Claire did have a brief relationship with a boy before she began living as a woman but does not want to have another relationship until she has completed her transition.

“I want to be with a partner when I’m fully female. It isn’t going to be a great conversation to have – I have to keep my barriers up until I feel I can trust someone.”

A friend of Claire’s introduced her to Chrysalis and she’s found it very useful.

“It’s brilliant if you need any help, she says. “They give you a lot of support.”

As well as offering Claire emotional support Chrysalis will also be providing her with expensive voice coaching to help give her a more feminine sound which won’t come through hormone treatment.

As it’s her voice that she says often makes people question her femininity, this will make a real difference to her life.

Claire still has a lot of her journey into womanhood ahead of her but she’s come a long way.

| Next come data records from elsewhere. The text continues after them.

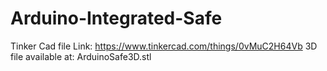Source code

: # Arduino-Integrated-Safe

Tinker Cad file Link: https://www.tinkercad.com/things/0vMuC2H64Vb
3D file available at: ArduinoSafe3D.stl

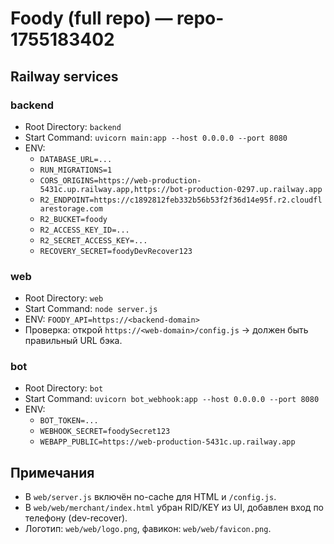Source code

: # Foody (full repo) — repo-1755183402

## Railway services

### backend
- Root Directory: `backend`
- Start Command: `uvicorn main:app --host 0.0.0.0 --port 8080`
- ENV:
  - `DATABASE_URL=...`
  - `RUN_MIGRATIONS=1`
  - `CORS_ORIGINS=https://web-production-5431c.up.railway.app,https://bot-production-0297.up.railway.app`
  - `R2_ENDPOINT=https://c1892812feb332b56b53f2f36d14e95f.r2.cloudflarestorage.com`
  - `R2_BUCKET=foody`
  - `R2_ACCESS_KEY_ID=...`
  - `R2_SECRET_ACCESS_KEY=...`
  - `RECOVERY_SECRET=foodyDevRecover123`

### web
- Root Directory: `web`
- Start Command: `node server.js`
- ENV: `FOODY_API=https://<backend-domain>`
- Проверка: открой `https://<web-domain>/config.js` → должен быть правильный URL бэка.

### bot
- Root Directory: `bot`
- Start Command: `uvicorn bot_webhook:app --host 0.0.0.0 --port 8080`
- ENV:
  - `BOT_TOKEN=...`
  - `WEBHOOK_SECRET=foodySecret123`
  - `WEBAPP_PUBLIC=https://web-production-5431c.up.railway.app`

## Примечания
- В `web/server.js` включён no-cache для HTML и `/config.js`.
- В `web/web/merchant/index.html` убран RID/KEY из UI, добавлен вход по телефону (dev-recover).
- Логотип: `web/web/logo.png`, фавикон: `web/web/favicon.png`.
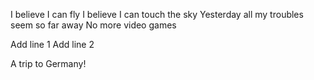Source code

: I believe I can fly
I believe I can touch the sky
Yesterday all my troubles seem so far away
No more video games

Add line 1
Add line 2

A trip to Germany!
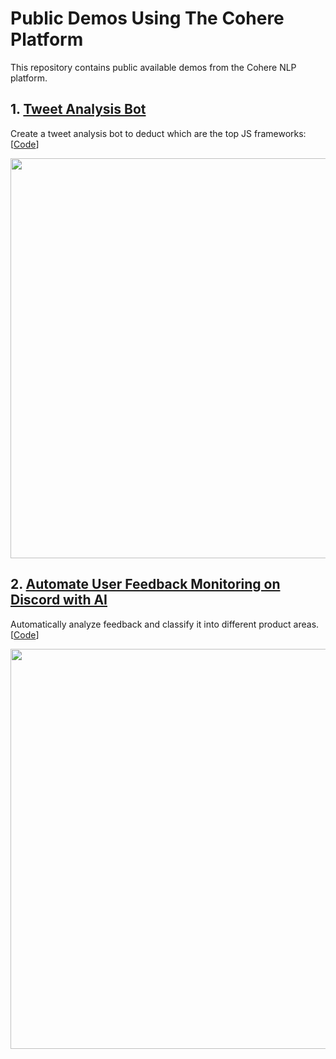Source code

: # Public Demos Using The Cohere Platform

This repository contains public available demos from the Cohere NLP platform. 

## 1. <a href="https://txt.cohere.ai/top-js-frameworks-using-a-tweet-analysis-bot/">Tweet Analysis Bot</a>

Create a tweet analysis bot to deduct which are the top JS frameworks: [<a href="https://github.com/cohere-ai/public-demos/tree/main/python-analysis-bot">Code</a>]

<img src="(https://user-images.githubusercontent.com/26754576/195356562-0a527d78-e3e1-46bc-be4c-ae85cc415528.png" width="640"/>


## 2. <a href="https://txt.cohere.ai/automating-user-feedback-monitoring-on-discord-using-ai/">Automate User Feedback Monitoring on Discord with AI</a>

Automatically analyze feedback and classify it into different product areas. [<a href="https://github.com/cohere-ai/public-demos/tree/main/js-discord-feedbackbot">Code</a>]

<img src="https://user-images.githubusercontent.com/26754576/195356647-bfec3d60-7b0c-4e03-8cd6-9247769c54b7.png" width="640"/>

“I’m a lot happier and more confident now than I was a few years ago,”

she says with a smile.

*Not her real name.



CHRYSALIS

Chrysalis is a Hampshire-based charity which provides meeting centres for people who have gender identity issues. It aims to promote self-confidence and wellbeing through education, practical application and support of transgendered people.

It was formed by a counsellor, a social worker and a specialist gender adviser who realised through their work that young people with gender identity issues are slipping through the framework of help agencies. It has regular meetings in Southampton, Portsmouth and Bournemouth for anyone with a gender identity issue area plus a support group for relatives and significant people in the lives of Chrysalis members.

It offers help with specific issues, support with practical matters, guidance for clients and their families and an opportunity to meet others.

The group currently has some 50 members.